Ein Blick in die Glaskugel
Mit dem nun gestarteten Konsultationsverfahren will die Kommission klären, ob mehr als 15 Jahre nach der letzten Novellierung der Rundfunkmitteilung Handlungsbedarf besteht. In dieser Zeit hat vor allem der Online-Bereich massiv an Bedeutung gewonnen, während das „klassische“, weil lineare Fernsehen an Reichweite verliert. Zusätzlich setzen Big Tech- und Streamingunternehmen die privaten Medienanbieter enorm unter Druck. Sie wehren sich deshalb dagegen, zusätzlich auch noch von öffentlich-rechtlicher Seite immer mehr Konkurrenz zu erhalten. Die deutschen Zeitungsverleger haben bereits im Mai 2024 eine Beihilfenbeschwerde bei der Kommission eingelegt: Sie kritisieren vor allem, dass die Rundfunkanstalten im Online-Bereich mit „presseähnlichen Angeboten“ tätig sind, was allerdings der Beihilfenkompromiss von 2007 nicht untersagte.

Den Ausgang der Konsultation vorherzusagen, gleicht dem berühmten Blick in die Glaskugel. Riskiert man aber diesen Blick, könnte sich folgendes Bild zeigen: Bei der Definition der öffentlich-rechtlichen DAWI ist es möglich, dass die Kommission die Anforderungen im Sinne eines Quasi-Marktversagenstests erhöht.
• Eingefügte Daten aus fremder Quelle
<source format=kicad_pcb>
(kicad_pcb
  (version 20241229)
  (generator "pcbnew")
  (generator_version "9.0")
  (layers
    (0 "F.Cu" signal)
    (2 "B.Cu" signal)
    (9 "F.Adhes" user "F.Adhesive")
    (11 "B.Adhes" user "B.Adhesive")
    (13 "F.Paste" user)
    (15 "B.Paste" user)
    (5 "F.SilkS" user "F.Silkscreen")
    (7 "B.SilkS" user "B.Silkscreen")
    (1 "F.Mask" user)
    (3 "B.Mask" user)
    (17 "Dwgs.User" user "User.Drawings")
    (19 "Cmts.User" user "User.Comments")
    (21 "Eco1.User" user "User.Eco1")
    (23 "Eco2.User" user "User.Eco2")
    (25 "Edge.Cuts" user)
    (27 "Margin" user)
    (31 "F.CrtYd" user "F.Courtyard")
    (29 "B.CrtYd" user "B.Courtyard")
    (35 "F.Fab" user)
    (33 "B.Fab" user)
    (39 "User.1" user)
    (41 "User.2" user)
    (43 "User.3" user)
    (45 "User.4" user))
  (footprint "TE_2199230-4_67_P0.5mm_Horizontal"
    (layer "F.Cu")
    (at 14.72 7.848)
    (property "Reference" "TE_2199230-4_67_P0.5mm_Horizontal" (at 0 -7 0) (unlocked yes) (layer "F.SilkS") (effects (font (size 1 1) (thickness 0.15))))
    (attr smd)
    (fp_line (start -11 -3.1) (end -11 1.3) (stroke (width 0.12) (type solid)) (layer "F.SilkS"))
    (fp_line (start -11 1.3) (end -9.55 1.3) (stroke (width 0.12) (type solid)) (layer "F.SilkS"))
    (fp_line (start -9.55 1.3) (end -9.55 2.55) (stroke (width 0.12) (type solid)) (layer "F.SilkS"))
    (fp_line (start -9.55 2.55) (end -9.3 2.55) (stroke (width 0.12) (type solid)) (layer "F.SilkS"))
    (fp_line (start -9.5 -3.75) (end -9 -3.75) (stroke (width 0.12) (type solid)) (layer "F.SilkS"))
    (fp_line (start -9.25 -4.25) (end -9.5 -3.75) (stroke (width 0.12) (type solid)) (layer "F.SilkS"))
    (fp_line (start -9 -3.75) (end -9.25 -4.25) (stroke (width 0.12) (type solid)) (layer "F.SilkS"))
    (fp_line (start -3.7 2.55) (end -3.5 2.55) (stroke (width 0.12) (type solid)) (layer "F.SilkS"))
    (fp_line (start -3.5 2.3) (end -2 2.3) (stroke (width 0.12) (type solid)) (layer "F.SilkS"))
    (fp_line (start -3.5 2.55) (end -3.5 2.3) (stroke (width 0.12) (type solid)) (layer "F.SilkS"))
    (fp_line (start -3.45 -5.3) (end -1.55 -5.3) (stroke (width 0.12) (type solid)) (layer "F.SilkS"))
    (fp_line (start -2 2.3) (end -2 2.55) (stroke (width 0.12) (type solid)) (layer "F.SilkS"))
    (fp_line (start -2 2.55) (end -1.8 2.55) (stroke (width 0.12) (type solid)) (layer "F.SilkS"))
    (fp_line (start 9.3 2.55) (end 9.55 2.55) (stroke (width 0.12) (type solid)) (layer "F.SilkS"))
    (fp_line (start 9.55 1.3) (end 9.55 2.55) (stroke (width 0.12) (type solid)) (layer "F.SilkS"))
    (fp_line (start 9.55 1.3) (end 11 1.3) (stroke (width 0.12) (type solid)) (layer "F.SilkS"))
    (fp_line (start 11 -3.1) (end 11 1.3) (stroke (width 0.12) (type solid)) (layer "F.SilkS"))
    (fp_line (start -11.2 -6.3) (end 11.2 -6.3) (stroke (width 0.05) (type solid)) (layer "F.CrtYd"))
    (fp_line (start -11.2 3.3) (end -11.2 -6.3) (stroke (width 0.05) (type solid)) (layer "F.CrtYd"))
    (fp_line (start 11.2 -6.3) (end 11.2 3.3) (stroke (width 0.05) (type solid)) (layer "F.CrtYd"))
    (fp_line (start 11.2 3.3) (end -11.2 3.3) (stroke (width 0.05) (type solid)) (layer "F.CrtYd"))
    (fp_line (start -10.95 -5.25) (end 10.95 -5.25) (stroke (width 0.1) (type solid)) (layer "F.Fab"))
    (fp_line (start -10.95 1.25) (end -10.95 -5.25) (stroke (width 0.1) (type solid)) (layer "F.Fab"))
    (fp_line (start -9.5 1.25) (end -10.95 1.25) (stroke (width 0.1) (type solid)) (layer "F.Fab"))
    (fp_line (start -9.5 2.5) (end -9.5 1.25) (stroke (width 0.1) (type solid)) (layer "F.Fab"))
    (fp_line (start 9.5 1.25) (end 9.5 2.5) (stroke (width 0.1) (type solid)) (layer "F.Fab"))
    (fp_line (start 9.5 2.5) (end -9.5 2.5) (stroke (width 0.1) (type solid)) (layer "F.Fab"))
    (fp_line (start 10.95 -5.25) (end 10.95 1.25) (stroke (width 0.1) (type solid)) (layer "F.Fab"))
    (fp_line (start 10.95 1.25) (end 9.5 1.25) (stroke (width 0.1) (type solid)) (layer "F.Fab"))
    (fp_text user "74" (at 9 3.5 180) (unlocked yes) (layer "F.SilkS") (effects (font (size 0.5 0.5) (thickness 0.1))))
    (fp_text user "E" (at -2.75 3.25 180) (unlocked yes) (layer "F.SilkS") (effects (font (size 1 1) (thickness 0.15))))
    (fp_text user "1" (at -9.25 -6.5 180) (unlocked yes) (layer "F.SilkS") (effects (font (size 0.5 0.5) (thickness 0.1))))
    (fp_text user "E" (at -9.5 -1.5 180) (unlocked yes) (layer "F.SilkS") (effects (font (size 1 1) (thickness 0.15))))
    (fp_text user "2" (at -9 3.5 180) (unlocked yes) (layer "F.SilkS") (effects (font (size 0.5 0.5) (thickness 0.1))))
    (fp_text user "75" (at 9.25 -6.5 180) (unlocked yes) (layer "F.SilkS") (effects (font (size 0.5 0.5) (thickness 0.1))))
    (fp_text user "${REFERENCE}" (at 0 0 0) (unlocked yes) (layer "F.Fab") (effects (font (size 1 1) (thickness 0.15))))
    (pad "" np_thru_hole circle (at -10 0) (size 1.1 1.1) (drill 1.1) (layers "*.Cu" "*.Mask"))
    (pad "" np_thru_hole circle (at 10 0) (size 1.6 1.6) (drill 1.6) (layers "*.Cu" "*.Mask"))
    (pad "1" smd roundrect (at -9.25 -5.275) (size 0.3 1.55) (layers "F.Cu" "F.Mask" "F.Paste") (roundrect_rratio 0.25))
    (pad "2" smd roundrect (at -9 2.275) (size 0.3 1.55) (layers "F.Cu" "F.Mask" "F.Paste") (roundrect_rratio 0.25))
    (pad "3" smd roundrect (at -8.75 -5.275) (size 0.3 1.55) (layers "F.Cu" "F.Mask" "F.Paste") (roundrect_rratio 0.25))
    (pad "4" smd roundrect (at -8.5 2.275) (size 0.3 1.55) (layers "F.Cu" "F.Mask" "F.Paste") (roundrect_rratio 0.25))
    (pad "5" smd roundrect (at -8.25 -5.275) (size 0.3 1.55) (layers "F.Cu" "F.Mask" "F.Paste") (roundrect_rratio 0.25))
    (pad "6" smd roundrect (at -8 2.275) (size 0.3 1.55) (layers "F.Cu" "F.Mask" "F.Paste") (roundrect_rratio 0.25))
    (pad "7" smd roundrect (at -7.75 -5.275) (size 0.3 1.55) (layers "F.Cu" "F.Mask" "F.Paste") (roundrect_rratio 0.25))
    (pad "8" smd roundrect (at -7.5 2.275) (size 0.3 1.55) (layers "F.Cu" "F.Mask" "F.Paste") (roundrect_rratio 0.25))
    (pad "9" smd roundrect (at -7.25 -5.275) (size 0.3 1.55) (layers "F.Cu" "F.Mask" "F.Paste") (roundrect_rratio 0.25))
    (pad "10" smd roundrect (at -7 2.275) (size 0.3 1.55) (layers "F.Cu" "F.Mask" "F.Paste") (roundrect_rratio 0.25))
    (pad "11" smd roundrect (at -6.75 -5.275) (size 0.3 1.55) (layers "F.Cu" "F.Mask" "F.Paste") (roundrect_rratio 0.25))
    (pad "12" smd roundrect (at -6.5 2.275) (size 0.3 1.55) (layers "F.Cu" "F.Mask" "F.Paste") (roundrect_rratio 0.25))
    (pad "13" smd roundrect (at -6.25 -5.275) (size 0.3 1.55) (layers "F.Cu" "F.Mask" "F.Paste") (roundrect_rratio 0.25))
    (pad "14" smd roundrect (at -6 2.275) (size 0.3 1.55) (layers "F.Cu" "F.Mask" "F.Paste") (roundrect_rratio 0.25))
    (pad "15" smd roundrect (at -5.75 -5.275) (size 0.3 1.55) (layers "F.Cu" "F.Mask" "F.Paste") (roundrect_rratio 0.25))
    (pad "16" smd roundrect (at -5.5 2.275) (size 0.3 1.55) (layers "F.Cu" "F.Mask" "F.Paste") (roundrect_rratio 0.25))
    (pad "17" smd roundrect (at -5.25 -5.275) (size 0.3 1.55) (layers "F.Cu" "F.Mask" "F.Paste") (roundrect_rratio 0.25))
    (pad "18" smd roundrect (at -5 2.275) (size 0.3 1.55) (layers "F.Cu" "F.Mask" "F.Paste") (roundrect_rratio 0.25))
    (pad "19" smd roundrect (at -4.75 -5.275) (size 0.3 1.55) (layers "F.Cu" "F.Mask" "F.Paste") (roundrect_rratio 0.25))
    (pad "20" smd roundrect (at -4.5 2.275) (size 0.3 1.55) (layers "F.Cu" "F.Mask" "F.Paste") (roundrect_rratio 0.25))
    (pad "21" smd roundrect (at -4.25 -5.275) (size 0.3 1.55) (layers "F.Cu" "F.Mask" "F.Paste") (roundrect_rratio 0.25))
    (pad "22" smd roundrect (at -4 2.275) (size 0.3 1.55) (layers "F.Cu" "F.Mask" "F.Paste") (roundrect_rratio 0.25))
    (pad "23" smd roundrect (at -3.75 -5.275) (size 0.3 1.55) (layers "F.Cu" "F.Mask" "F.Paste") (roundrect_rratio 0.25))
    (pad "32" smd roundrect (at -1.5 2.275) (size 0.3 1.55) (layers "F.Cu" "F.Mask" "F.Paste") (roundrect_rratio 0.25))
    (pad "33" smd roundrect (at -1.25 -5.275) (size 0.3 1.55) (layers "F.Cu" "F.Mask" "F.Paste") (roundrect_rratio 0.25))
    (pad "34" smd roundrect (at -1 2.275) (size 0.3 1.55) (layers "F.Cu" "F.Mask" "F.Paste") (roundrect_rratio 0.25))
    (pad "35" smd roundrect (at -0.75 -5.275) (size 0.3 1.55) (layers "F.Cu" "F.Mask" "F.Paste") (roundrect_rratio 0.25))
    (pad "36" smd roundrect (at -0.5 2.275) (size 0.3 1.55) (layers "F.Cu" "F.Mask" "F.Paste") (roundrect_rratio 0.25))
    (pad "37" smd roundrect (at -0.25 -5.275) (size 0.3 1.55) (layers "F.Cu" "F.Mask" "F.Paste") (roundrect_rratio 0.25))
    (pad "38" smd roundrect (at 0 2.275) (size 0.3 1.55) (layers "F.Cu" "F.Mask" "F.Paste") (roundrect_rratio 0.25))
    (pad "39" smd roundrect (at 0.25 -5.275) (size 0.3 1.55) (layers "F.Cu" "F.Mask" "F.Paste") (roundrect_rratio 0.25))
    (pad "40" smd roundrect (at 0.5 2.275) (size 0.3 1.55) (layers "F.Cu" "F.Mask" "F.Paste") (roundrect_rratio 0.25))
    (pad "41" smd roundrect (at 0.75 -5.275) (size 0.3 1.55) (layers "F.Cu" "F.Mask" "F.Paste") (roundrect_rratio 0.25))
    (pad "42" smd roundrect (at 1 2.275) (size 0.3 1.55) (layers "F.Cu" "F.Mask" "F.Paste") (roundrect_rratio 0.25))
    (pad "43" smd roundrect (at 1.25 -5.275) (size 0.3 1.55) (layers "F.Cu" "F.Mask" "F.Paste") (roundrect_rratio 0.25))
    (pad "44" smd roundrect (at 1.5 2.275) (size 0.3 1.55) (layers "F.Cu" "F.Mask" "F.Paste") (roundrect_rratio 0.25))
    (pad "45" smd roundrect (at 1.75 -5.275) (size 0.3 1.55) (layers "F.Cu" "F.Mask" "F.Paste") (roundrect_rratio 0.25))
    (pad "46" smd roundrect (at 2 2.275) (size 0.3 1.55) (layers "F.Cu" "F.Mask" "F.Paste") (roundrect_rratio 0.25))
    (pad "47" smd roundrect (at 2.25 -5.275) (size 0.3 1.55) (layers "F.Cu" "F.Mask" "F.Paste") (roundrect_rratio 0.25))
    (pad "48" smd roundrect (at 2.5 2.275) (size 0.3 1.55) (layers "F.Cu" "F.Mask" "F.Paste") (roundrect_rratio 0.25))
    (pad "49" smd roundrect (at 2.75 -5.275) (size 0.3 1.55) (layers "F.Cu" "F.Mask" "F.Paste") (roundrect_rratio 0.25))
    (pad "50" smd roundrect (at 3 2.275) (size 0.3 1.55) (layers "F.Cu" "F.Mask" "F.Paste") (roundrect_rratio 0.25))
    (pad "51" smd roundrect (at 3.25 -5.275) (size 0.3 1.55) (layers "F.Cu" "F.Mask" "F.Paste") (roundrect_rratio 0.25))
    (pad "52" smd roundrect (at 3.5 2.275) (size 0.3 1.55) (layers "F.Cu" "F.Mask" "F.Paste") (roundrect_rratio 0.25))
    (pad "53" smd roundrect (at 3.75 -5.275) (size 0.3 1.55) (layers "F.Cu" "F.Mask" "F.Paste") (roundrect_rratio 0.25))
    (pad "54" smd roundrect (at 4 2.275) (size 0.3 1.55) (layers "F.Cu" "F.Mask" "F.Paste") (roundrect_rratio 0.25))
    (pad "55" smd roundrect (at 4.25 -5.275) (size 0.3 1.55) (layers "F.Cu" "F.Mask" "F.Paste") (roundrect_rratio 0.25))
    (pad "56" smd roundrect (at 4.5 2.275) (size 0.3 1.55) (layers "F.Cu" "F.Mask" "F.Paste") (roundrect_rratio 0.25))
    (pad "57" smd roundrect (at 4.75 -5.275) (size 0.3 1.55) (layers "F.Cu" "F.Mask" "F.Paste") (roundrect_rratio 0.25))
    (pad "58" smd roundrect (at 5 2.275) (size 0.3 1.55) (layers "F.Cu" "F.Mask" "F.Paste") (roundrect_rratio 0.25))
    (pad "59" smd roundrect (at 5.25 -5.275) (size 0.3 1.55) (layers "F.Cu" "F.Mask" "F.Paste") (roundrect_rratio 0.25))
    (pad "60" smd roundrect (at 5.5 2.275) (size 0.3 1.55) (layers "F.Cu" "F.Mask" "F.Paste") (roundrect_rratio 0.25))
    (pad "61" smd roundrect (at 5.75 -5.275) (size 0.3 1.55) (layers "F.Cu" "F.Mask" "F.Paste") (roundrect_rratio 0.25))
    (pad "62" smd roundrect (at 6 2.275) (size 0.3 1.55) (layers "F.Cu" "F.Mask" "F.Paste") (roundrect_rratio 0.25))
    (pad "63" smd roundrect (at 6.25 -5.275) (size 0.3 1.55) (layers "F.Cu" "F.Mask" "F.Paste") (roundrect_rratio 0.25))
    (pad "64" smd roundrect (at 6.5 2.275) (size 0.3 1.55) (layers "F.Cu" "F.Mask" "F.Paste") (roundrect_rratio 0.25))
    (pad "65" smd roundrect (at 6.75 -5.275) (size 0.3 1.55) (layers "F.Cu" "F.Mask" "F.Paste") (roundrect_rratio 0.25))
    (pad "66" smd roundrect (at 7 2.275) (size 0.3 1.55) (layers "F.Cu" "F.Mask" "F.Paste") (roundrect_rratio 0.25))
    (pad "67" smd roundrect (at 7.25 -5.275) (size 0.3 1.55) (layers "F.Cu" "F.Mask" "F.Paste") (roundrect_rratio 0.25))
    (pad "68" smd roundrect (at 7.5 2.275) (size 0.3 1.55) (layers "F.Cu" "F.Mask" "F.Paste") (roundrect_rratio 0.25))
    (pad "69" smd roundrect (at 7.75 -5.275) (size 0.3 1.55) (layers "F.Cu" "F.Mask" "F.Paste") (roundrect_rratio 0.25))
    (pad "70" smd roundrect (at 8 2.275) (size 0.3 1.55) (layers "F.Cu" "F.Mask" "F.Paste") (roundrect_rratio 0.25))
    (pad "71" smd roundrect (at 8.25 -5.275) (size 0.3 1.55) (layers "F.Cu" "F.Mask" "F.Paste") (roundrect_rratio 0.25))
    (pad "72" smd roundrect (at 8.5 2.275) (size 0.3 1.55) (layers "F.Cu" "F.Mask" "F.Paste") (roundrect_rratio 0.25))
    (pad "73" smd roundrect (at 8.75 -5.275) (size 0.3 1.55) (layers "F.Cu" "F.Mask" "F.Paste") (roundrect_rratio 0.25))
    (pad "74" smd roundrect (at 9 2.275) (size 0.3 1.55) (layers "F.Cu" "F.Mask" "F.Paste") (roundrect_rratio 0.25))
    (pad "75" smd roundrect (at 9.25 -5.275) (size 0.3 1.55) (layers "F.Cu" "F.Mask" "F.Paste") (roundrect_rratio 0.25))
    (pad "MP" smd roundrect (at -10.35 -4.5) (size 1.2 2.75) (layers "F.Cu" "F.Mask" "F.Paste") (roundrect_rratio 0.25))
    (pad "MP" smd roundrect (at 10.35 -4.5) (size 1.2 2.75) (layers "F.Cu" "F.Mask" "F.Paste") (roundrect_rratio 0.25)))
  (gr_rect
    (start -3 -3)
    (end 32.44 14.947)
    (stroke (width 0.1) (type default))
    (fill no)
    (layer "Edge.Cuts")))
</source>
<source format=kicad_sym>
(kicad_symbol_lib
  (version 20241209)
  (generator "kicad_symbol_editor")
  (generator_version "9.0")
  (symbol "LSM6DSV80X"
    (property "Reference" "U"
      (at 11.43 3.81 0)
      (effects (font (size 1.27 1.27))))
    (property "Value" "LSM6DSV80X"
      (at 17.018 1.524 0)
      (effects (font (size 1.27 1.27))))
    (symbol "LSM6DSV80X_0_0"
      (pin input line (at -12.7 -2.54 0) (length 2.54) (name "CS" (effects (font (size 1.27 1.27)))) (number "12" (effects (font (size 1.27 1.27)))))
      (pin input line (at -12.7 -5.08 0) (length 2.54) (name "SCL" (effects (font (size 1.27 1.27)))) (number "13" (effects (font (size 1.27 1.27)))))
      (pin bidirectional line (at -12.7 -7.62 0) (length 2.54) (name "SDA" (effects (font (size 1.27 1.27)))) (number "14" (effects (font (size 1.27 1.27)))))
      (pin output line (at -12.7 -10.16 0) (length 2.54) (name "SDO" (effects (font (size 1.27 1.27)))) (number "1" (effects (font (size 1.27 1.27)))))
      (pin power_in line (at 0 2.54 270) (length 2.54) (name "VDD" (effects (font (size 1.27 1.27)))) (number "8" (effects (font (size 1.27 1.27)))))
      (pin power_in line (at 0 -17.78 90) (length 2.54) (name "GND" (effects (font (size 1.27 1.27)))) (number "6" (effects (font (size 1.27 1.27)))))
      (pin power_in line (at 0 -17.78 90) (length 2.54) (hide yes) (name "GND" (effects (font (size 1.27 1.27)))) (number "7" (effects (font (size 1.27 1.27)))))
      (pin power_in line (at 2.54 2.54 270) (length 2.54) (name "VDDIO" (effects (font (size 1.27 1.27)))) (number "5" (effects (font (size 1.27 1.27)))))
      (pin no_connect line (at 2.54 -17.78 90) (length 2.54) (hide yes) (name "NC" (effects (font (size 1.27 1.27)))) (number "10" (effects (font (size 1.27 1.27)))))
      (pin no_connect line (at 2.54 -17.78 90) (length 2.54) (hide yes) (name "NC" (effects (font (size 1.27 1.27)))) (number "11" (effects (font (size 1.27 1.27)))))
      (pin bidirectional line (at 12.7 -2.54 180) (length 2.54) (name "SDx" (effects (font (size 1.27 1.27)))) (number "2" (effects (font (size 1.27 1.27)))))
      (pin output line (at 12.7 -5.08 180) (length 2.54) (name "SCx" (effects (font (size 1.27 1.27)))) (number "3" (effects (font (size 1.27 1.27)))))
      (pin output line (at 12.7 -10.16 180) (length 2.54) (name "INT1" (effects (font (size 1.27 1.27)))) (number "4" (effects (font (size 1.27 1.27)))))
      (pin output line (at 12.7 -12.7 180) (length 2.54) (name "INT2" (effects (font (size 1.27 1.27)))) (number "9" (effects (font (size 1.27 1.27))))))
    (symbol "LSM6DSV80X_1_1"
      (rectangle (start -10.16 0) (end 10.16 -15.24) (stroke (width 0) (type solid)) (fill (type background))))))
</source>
Und zur Sicherung der Verhältnismäßigkeit der staatlichen Finanzierung könnte eine strengere Trennung zwischen Auftrags- und kommerziellen Tätigkeiten vorgesehen werden. Hier hinkt auch Deutschland bislang noch zurück: So hatten beispielsweise die Länder 2007 im Beihilfenkompromiss zugesagt, dass die Rundfunkanstalten ungenutzte Rechte für Sportübertragungen an Dritte sublizenzieren. Eine entsprechende gesetzliche Verpflichtung tritt aber erst am 01. Dezember im Rahmen des „Reformstaatsvertrags“ als neuer § 35 Abs. 5 MStV in Kraft.

In jedem Fall dürfte die Konsultation hierzulande die Debatte über den öffentlich-rechtlichen Rundfunk weiter befeuern. Bis zum 14. Januar 2026 haben nicht nur Stakeholder und Experten, sondern auch alle Bürger Gelegenheit, ihre Ansichten einzubringen.